Livebglogged at HOPE X.
Alex Muentz
Hackers are in the media, but not well understood. Why do hackers expose problems and break things? Hackers are consumer protectors, like Ralph Nader, or Upton Sinclair. Hackers are presented as folk heroes, folk devils, plain criminals, and/or national security threats. The State is using the moral panic over hacking to show force and require new powers.
Most criminals don’t get caught. The hackers who are doing public-facing consumer protection are easy targets for prosecution, and receive more.
18 USC 1030/CFAA Bans unauthorized or ‘excess of authorized’ access to a ‘protected computer.’ Obtaining information, causing damage, furthering fraud, or procuring others to do so. Results in criminal and civil penalties. The law has no First Amendment or self defense exceptions.
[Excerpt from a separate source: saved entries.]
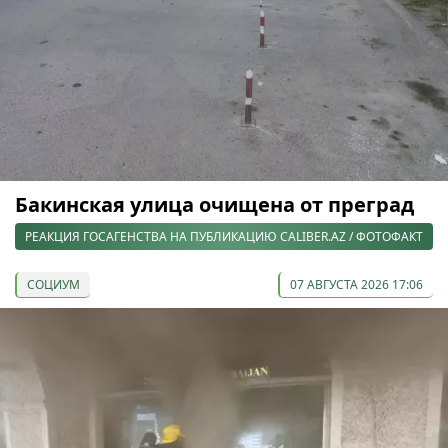
Бакинская улица очищена от преград
РЕАКЦИЯ ГОСАГЕНСТВА НА ПУБЛИКАЦИЮ CALIBER.AZ / ФОТОФАКТ
СОЦИУМ
07 АВГУСТА 2026 17:06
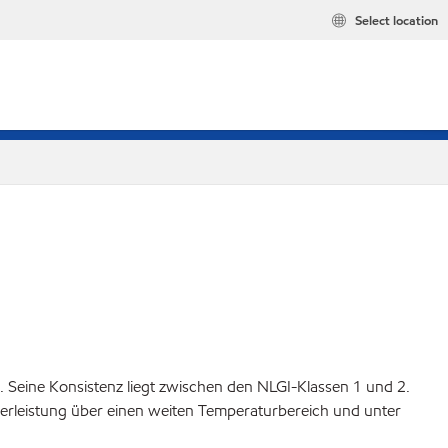
Select location
. Seine Konsistenz liegt zwischen den NLGI-Klassen 1 und 2.
erleistung über einen weiten Temperaturbereich und unter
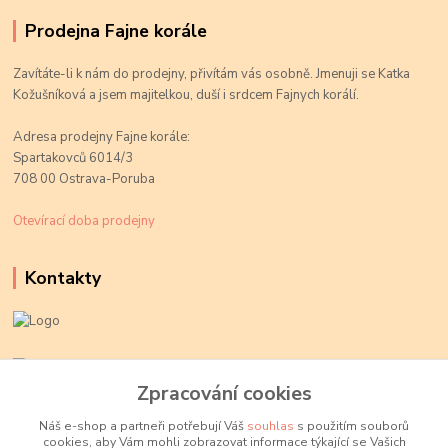
Prodejna Fajne korále
Zavítáte-li k nám do prodejny, přivítám vás osobně. Jmenuji se Katka
Kožušníková a jsem majitelkou, duší i srdcem Fajnych korálí.
Adresa prodejny Fajne korále:
Spartakovců 6014/3
708 00 Ostrava-Poruba
Otevírací doba prodejny
Kontakty
Kateřina Kožušníková
+420 774 719 784
Zpracování cookies
volejte Po-Pá, 9-18 hod.
Náš e-shop a partneři potřebují Váš
souhlas
s použitím souborů
cookies, aby Vám mohli zobrazovat informace týkající se Vašich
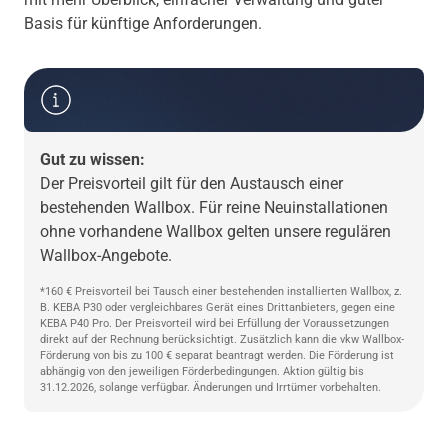
Basis für künftige Anforderungen.
Gut zu wissen:
Der Preisvorteil gilt für den Austausch einer
bestehenden Wallbox. Für reine Neuinstallationen
ohne vorhandene Wallbox gelten unsere regulären
Wallbox-Angebote.
*160 € Preisvorteil bei Tausch einer bestehenden installierten Wallbox, z.
B. KEBA P30 oder vergleichbares Gerät eines Drittanbieters, gegen eine
KEBA P40 Pro. Der Preisvorteil wird bei Erfüllung der Voraussetzungen
direkt auf der Rechnung berücksichtigt. Zusätzlich kann die vkw Wallbox-
Förderung von bis zu 100 € separat beantragt werden. Die Förderung ist
abhängig von den jeweiligen Förderbedingungen. Aktion gültig bis
31.12.2026, solange verfügbar. Änderungen und Irrtümer vorbehalten.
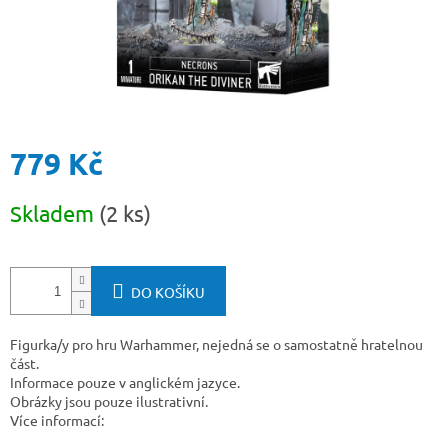
779 Kč
Měrná
Skladem
(2 ks)
cena:
DO KOŠÍKU
Figurka/y pro hru Warhammer, nejedná se o samostatně hratelnou
část.
Informace pouze v anglickém jazyce.
Obrázky jsou pouze ilustrativní.
Více informací:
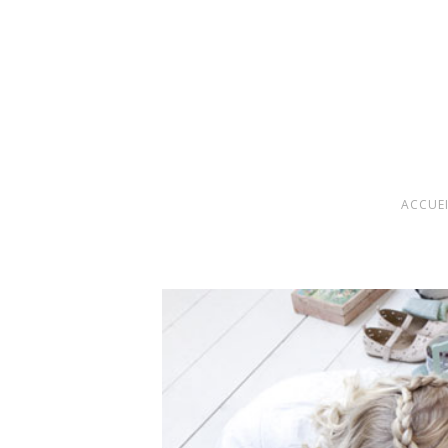
ACCUE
What sets out what you’re ‘authorized’ to do? EULAs and TOS that no one reads, even the lawyers who write them. Permission can be oral, so here it’s better to get permission first, rather than forgiveness. Even if you’re authorized to, for example, penetration test servers for one company, if they integrate with third-party services (like AWS) it can be tough to tell where one party’s authorization ends.
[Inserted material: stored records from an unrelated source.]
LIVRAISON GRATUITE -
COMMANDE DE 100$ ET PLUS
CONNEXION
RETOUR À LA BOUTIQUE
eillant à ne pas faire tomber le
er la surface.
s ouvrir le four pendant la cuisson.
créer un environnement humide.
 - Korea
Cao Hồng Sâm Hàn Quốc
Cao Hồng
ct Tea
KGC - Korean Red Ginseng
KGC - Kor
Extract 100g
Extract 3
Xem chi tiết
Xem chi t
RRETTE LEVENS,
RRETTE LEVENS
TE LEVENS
Alex wants to talk about evidence. He cautions hackers about disclosure. Most people get in trouble not for what they did, but what they said about it. Hackers need to be mindful of what they’ve said, interpreted in the worst possible light. Admissions of guilt are excepted from hearsay rules. That can be as simple as saying “fuck shit up.” It’s also important to remember which statements are recorded: irc logs, forum posts, jail conversations.